Figure 3 Prediction of group differences in autonomic control by the nonlinear domain heart rate variability (HRV) component Maxline (L _MAX). (a) Regression analysis was performed with ΔHF_P1−P2 as dependent, and L _MAX as independent variable. The obtained regression model (R ²=0.76) allows for calculation of a threshold value (TS=258) for L _MAX and assignment of cows to groups having L _MAX values above (>L _MAX) or below (<L _MAX) the TS. (b) Under control conditions (P1: ad libitum feeding) cows of the >L _MAX (n=7) and <L _MAX (n=3) groups differ in L _MAX (*P<0.001), high-frequency (HF, *P<0.002), and low-frequency (LF, *P<0.002) components of HRV.

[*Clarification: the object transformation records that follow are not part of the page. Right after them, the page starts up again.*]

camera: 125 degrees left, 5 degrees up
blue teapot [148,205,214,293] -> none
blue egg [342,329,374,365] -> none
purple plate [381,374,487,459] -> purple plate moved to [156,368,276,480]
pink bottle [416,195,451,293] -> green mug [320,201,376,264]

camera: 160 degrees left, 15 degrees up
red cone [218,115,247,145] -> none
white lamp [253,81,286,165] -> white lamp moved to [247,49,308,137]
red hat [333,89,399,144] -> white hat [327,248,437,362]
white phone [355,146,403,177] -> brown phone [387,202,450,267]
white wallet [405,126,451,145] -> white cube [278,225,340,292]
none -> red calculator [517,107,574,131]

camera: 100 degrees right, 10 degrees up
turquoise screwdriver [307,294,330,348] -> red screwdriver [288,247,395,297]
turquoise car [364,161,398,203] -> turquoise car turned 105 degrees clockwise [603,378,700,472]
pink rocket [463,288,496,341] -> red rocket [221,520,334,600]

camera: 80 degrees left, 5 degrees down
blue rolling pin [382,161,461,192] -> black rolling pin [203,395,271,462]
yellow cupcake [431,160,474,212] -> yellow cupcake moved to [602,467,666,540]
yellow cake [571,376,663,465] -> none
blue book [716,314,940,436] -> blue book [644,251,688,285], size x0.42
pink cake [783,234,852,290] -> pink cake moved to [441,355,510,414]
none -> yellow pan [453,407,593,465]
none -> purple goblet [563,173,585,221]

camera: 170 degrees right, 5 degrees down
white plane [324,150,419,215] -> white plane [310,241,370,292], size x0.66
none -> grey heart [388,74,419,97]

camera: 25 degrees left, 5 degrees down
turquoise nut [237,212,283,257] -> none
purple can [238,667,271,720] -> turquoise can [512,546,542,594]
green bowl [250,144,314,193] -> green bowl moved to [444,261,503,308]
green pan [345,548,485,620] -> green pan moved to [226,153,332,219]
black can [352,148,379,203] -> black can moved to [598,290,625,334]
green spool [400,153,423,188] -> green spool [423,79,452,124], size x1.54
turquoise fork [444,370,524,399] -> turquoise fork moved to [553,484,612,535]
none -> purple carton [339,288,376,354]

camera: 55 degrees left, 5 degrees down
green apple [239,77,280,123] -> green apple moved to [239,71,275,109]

The first ANOVA model contained the fixed effects Group (levels: <L _MAX and >L _MAX) and Day (levels: day 1=P1 and day 2=P2+P3 ap, day 3=P1 and day 4=P2+P3 postpartum) and the interaction Group×Day (Table 5). The second ANOVA model contained the fixed effects Group (levels: <L _MAX and >L_MAX) and Week (levels: weeks −5 to −2 antepartum and weeks +2 to +5 postpartum) and the interaction Group×Week (Table 6). Repeated measurements on the same animal were taken into account by the repeated statement of the MIXED procedure by using an unstructured residual covariance.

Table 5 Prepartal and postpartal <L _max und >L _max group differences in parameters related to metabolic status and stress level

Day 1/3 (P1)=control (ad libitum feeding) antepartum/postpartum, Day 2/4 (P2+P3)=fasting and re-feeding (food ad libitum) antepartum/postpartum; LSM=least square means; BT=body temperature; Ns=not significant; HP=heat production; EB=energy balance; ECM=energy corrected milk.

Data are given as LSM ± SE, n=16. Significant differences between <L _max and >L _max groups (P<0.05).

Table 6 Prepartal and postpartal <L _max und >L _max group differences in cows kept under normal housing conditions

LSM=least square means; ap=weeks −5 to −2 antepartum; pp=weeks +5 to +2 postpartum; DMI=dry matter intake; ECM=energy corrected milk.

n=16.

Least square means and their SE were calculated and pairwise tested for each effect in each model by using the Tukey–Kramer procedure for pairwise multiple comparisons. Effects and differences were considered significant if P<0.05.